Latest Enterprise DNA Initiatives

Sql Database Speed?

Hey gang,

Does an Sql data base drastically improve the speed of a power bi refresh over and above data in Excel?

Chris

@cms418,

I know very little about SLQ, but I recall reading an article from Chris Webb where refresh on a large flat file took nearly 7 times longer in his testing then refresh from an optimized dimensional model. I also know you can test this if you have SQL Profiler installed using the external tools capability in DAX Studio.

But I’ll send up the Bat Signal to EDNA Experts @Greg and @hafizsultan , both of whom know a ton about SQL.

  • Brian

Hi @cms418.

For small datasets, it’s likely that there wouldn’t be a noticeable difference in loading performance, unless the speed of the network connections differ and/or the loading of the database server itself is high. For large datasets, however, I would choose a SQL Server database data source over an Excel data source every time.

Another “feature” of Excel (at least back in the mid-2010s, not sure if it still applies…) is that it considers only the first 7 rows of a spreadsheet to determine the column data type, and given that Excel cells can contain anything, it is incumbent upon the the spreadsheet author to have only a single, consistent data type per column. A SQL Server data source will always have a defined data type for every column, so consistency is ensured.

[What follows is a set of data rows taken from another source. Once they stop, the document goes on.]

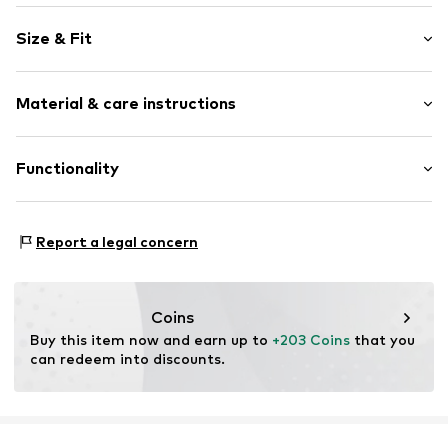
Logo print
Size & Fit
Round cap
Item no.
32761_7
Size Chart
Material & care instructions
Upper material: Synthetic
Functionality
Lining: Textile
Sole: Rubber
Type of sport: Lifestyle
Report a legal concern
Style of trainer: Casual
Coins
Buy this item now and earn up to 
+203 Coins
 that you 
can redeem into discounts.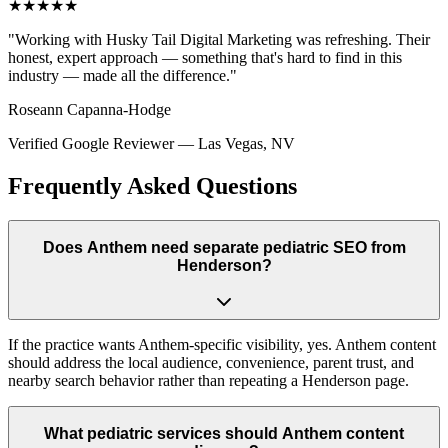
★★★★★
"
Working with Husky Tail Digital Marketing was refreshing. Their
honest, expert approach — something that's hard to find in this
industry — made all the difference.
"
Roseann Capanna-Hodge
Verified Google Reviewer
—
Las Vegas, NV
Frequently Asked Questions
Does Anthem need separate pediatric SEO from
Henderson?
If the practice wants Anthem-specific visibility, yes. Anthem content
should address the local audience, convenience, parent trust, and
nearby search behavior rather than repeating a Henderson page.
What pediatric services should Anthem content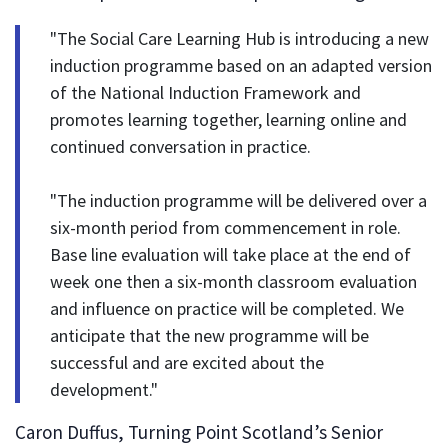
"The Social Care Learning Hub is introducing a new
induction programme based on an adapted version
of the National Induction Framework and
promotes learning together, learning online and
continued conversation in practice.
"The induction programme will be delivered over a
six-month period from commencement in role.
Base line evaluation will take place at the end of
week one then a six-month classroom evaluation
and influence on practice will be completed. We
anticipate that the new programme will be
successful and are excited about the
development."
Caron Duffus, Turning Point Scotland’s Senior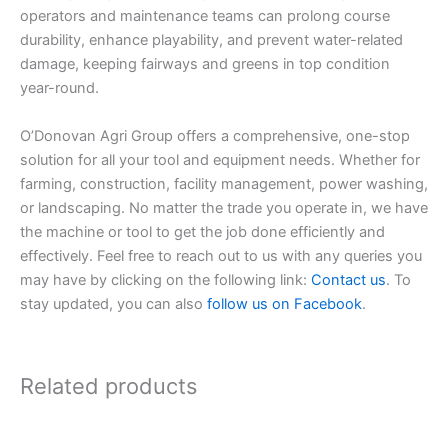
operators and maintenance teams can prolong course
durability, enhance playability, and prevent water-related
damage, keeping fairways and greens in top condition
year-round.
O’Donovan Agri Group offers a comprehensive, one-stop
solution for all your tool and equipment needs. Whether for
farming, construction, facility management, power washing,
or landscaping. No matter the trade you operate in, we have
the machine or tool to get the job done efficiently and
effectively. Feel free to reach out to us with any queries you
may have by clicking on the following link:
Contact us
. To
stay updated, you can also
follow us on Facebook
.
Related products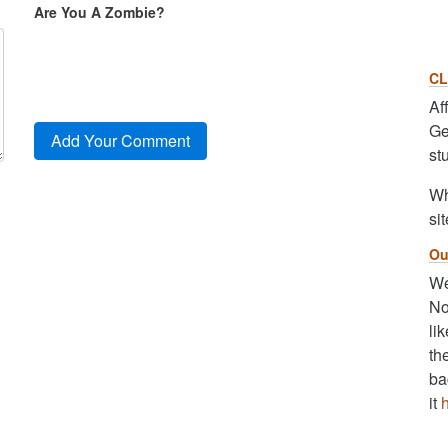
Are You A Zombie?
CL
Af
Ge
st
Wh
sit
Ou
We
No
li
th
ba
it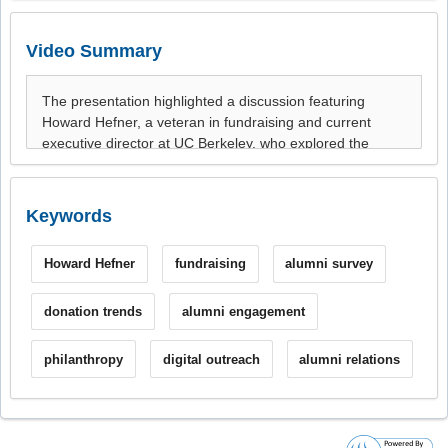
Video Summary
Keywords
Howard Hefner
fundraising
alumni survey
donation trends
alumni engagement
philanthropy
digital outreach
alumni relations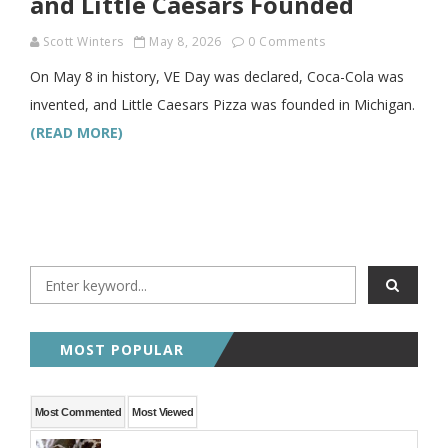
and Little Caesars Founded
Scott Winters
May 8, 2026
0 Comments
On May 8 in history, VE Day was declared, Coca-Cola was
invented, and Little Caesars Pizza was founded in Michigan.
(READ MORE)
MOST POPULAR
Most Commented
Most Viewed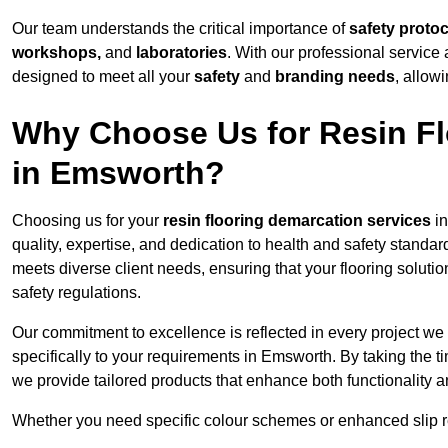
Our team understands the critical importance of
safety proto
workshops,
and
laboratories
. With our professional service 
designed to meet all your
safety
and
branding needs
, allow
Why Choose Us for Resin Fl
in Emsworth?
Choosing us for your
resin flooring demarcation services
in
quality, expertise, and dedication to health and safety standar
meets diverse client needs, ensuring that your flooring soluti
safety regulations.
Our commitment to excellence is reflected in every project we
specifically to your requirements in Emsworth. By taking the t
we provide tailored products that enhance both functionality a
Whether you need specific colour schemes or enhanced slip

At the end of the day, however, the typical consultant’s answer “… it depends …” is the best I can give. The specific scenario (e.g., what is the data set area [rows x columns], network access speed, database server loading, etc.) will need to be tested to discover the best solution for each application.
Greg

(P.S.: I’ll pencil-in a test for the near future where I make up and load both a small and large dataset from both Excel and SQL Server and see what the differences in loading performance are, and I’ll add my findings to this post when available.)

2 Likes

Thanks that would be great!

I’m your humble opinion, what’s the line of small vs large in a data set?